The chilly parts of fall should be a prelude to Old Man Winter’s arrival. The chill should be a sign to insulate your windows and doors, swap out summer clothes for winter wear, and buy snow shovels. Add preparing your furnace to the routine. In case you don’t know, here are five ideas to get you going.
Thermostats need separate checkups because they function differently. Electric thermostats switch from cooling to heating with a button or switch, and you should power on the thermostat and switch it to heating. You should hear a heating sound and feel warm heat from the vents. If everything is fine, turn the thermostat up a few degrees to discover if there are any changes in sound and touch.
If the heat doesn’t come on or hot air doesn’t come out of the vents, change the batteries and reset the thermostat. There could be a wiring issue if the same problems persist, but it may also be a fan, heat pump, or blower issue. An HVAC technician can solve thermostat issues or ask you to replace the current one with a newer model.
Meanwhile, the gas-powered versions need a flame to operate. Older ones need a technician to light the flame. Newer ones have an igniter switch to turn on the power light. Call a technician if the igniter switch isn’t turning on the light.
Oil furnaces need their nozzle cleaned, the heat exchanger brushed, and the air filter changed for a new one. While you can change the filter, call a professional if the nozzle and heat exchanger are too much to clean. The professional can also test oil and gas furnaces to see if they operate at an immaculate level with no carbon monoxide leaks. Repairs and replacements may be necessary.
A dirty air filter contains dust, debris, and dirt from warmer months. Should it remain unchanged, the dust, dirt, and debris will block air from traveling through the vents into your home. The furnace runs slower, works harder, pollutes clean air, and burns out the motor.
You may think that because a used filter doesn’t look dirty, it’s not. A used filter is dirty the moment you use the furnace after changing it. A clean filter fresh from the package is the cleanest filter.
A clean filter during the colder months means it can operate at maximum speed. The furnace runs faster, warms the home in less time, protects the motor, and doesn’t have debris, dust, and dirt blocking the air from heating the home. That adds up to paying less money on the light or energy bill.

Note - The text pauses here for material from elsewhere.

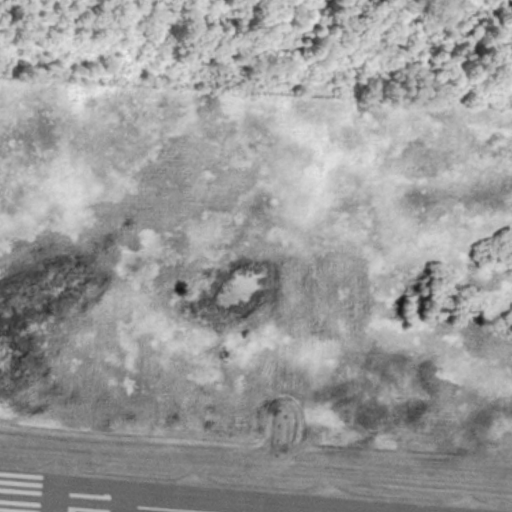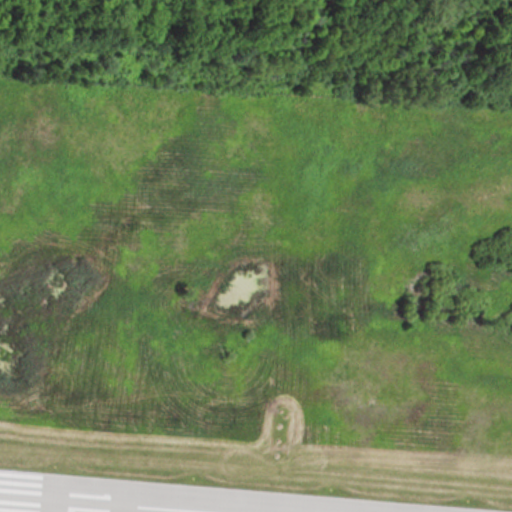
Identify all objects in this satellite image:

Freestanding and portable units may have dust, dirt, and debris on the vents, inside the machine, and around the motor. That comes from accumulating dirt, debris, and dust in storage, not cleaning it before storing it for the season, or both.
If you can open the unit, do so and get a vacuum arm extension or brush to clean it. If it cannot open, use a hairdryer to blow out most of the dust from the vents. Be sure it is off and unplugged before cleaning it.
Self-cleaning the air ducts may not be a DIY project you want to take on alone. HVAC contractors will inspect the ducts for holes, cracks, tears, dents, blocked passageways, and other airflow issues.
If parts of the furnace are outdoors, the contractors should inspect it for issues. You can do your part to protect the unit by removing debris and covering it up with a weatherproof AC cover. That protects it from damage because of harsh weather.
Unless the company hired can do the job, furnaces connected to a chimney or exhaust flues need a separate expert to examine them. Both areas need a free passageway to release fumes, and no branches, leaves, or flying debris should block them.
Winter is the worst time to inspect your furnace. Inspection will not be on your mind because keeping warm is more important. It will be stressful if the furnace fails during the coldest parts of winter. Therefore, you and the expert must examine the furnace as early as possible.